Edge computing gives companies the flexibility and simplicity of cloud computing for a distributed pool of resources across a large number of locations. In the context of IoT use case, the approach to application development is one of the many ways edge computing differs from embedded systems of yore. To develop embedded applications, the developer needed a deep understanding of hardware and interfaces. Heavily customized operating system with a strong dependency on underlying hardware required functional specialization. The development tools lacked the flexibility and capabilities of tools used by IT developers. Edge computing involves some of the following best practices:

 Consistent tooling: Developers need to be able to use the same tools, irrespective of location the application is deployed at. This means, no special skills required to create edge applications, any more than for non-edge applications. One such example of such tooling, Red Hat CodeReady Workspaces, built on Eclipse Che, provides Kubernetes-native development solution with in-browser IDE for rapid application development that can be easily deployed at edge or cloud. 

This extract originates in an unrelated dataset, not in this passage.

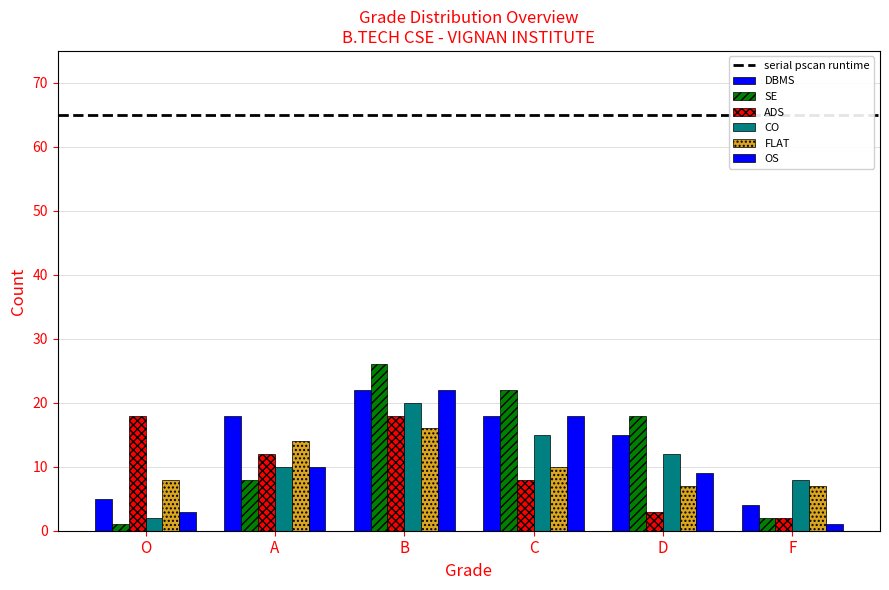

How many values in the SE series are below 18?

3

Open APIs: Well-defined and open APIs allow real-time data to be accessed in a programmatic manner enabling businesses to offer new classes of services not possible before. Developers need APIs to create standards-based solutions that can access data without worrying about the underlying hardware interfaces.

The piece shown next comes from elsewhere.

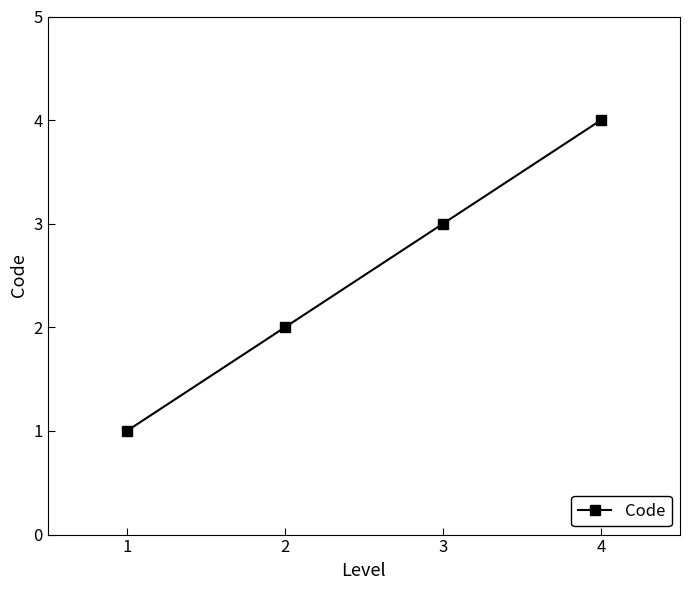

How many data points does each series have?

4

Accelerated application development: Although edge architectures are still evolving, design decisions made today will have a lasting impact on future capabilities. Instead of adopting offerings purpose-built for the edge that reduces developer agility, a better approach involves solutions that can work anywhere - cloud, on-premise, and edge. Consider, technologies like containers, Kubernetes, lightweight application services accelerate application development - from cloud to edge. 

Containerization: Most new applications are being built as containers as they’re easy to deploy and manage at scale. Edge application requirements include modularity, segregation, and immutability, making use of containers an especially good fit. Applications will need to be deployed on many different edge tiers, each with their unique resource characteristics. Combined with microservices, containers representing instances of functions can be scaled up or down depending on underlying resources or conditions.

For more information on how resource requirements vary between edge and cloud, read article No more illusions of infinite capacity

Other Considerations

It’s important to note that it's not going to be an either/or choice between edge computing and centralized computing. As edge computing gains greater adoption in the marketplace, the overall solution would often encompass a combination of the two. In such a hybrid computing model, centralized computing would be used for compute-intensive workloads, data aggregation and storage, AI/machine learning, coordinating operations across geographies, and traditional back-end processing. Edge computing, on the other hand, could help solve problems at the source, in near real-time. Distributed architectures will allow the application to be placed at any tier from cloud to edge, where it makes the most sense.

Using monolithic edge solutions that use custom tooling that doesn’t integrate well with the rest of the IT infrastructure could cause major pain down the road when edge computing achieves mass deployment. Open source is an obvious choice that provides the flexibility of choice and future-proofing investments in edge computing.